The Kansas legislature acted after many lawmakers publicly questioned the court’s authority to order them to appropriate funds. During the special session, the House and the Senate considered several amendments to the state constitution that would have curtailed the court’s authority to issue such orders in the future. None of them won a two-thirds majority in both chambers. If one had passed, voters would have had to approve it before it became part of the constitution.

On June 3, the supreme court said that the $2.4 billion the legislature had approved for schools in 2005-06 was not enough to provide a “suitable” education, which the Kansas Constitution guarantees all students in the state. The order was the remedy in the finance case, filed in 1999 by students and school districts.

The court ordered the legislature to appropriate an additional $143 million for the new school year. It also said it might order lawmakers to give schools an additional $568 million for the 2006-07 school year.

To respond to the order, the legislature would use $79 million that flowed into the state’s coffers in May and June. It also relied on updated estimates that projected tax revenues would increase by $79 million more than what was expected when lawmakers passed their fiscal 2006 budget.

The plaintiffs’ lawyer said late last week he and his clients were reviewing the legislature’s bill and hadn’t decided whether to object to some of its provisions.

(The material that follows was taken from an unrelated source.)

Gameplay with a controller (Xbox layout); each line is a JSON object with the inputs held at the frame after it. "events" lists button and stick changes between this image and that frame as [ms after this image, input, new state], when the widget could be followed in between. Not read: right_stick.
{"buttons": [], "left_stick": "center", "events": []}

Although the legislators proclaimed that their bill would provide an additional $148 million for schools, $27 million of that is state financing to offset property-tax relief in some poor districts, said Alan L. Rupe, the Wichita lawyer representing the plaintiffs. “That is moving money from one account to another,” he said. “It is not new money.” He said the legislators “arguably could be short” of meeting the court’s order.

But Mr. Rupe said the plaintiffs might tell the court that they were satisfied with the legislature’s work.

“It’s the best effort that we saw during the [special] session,” he said.

Even if the court approves the legislature’s work, Ms. Schodorf and other lawmakers said the state would struggle to appropriate an additional $568 million for the 2006-07 school year. The state’s general-fund budget is about $7 billion. “That is a huge amount of money for a state the size of Kansas,” Ms. Schodorf said. “This next one is going to be very difficult.”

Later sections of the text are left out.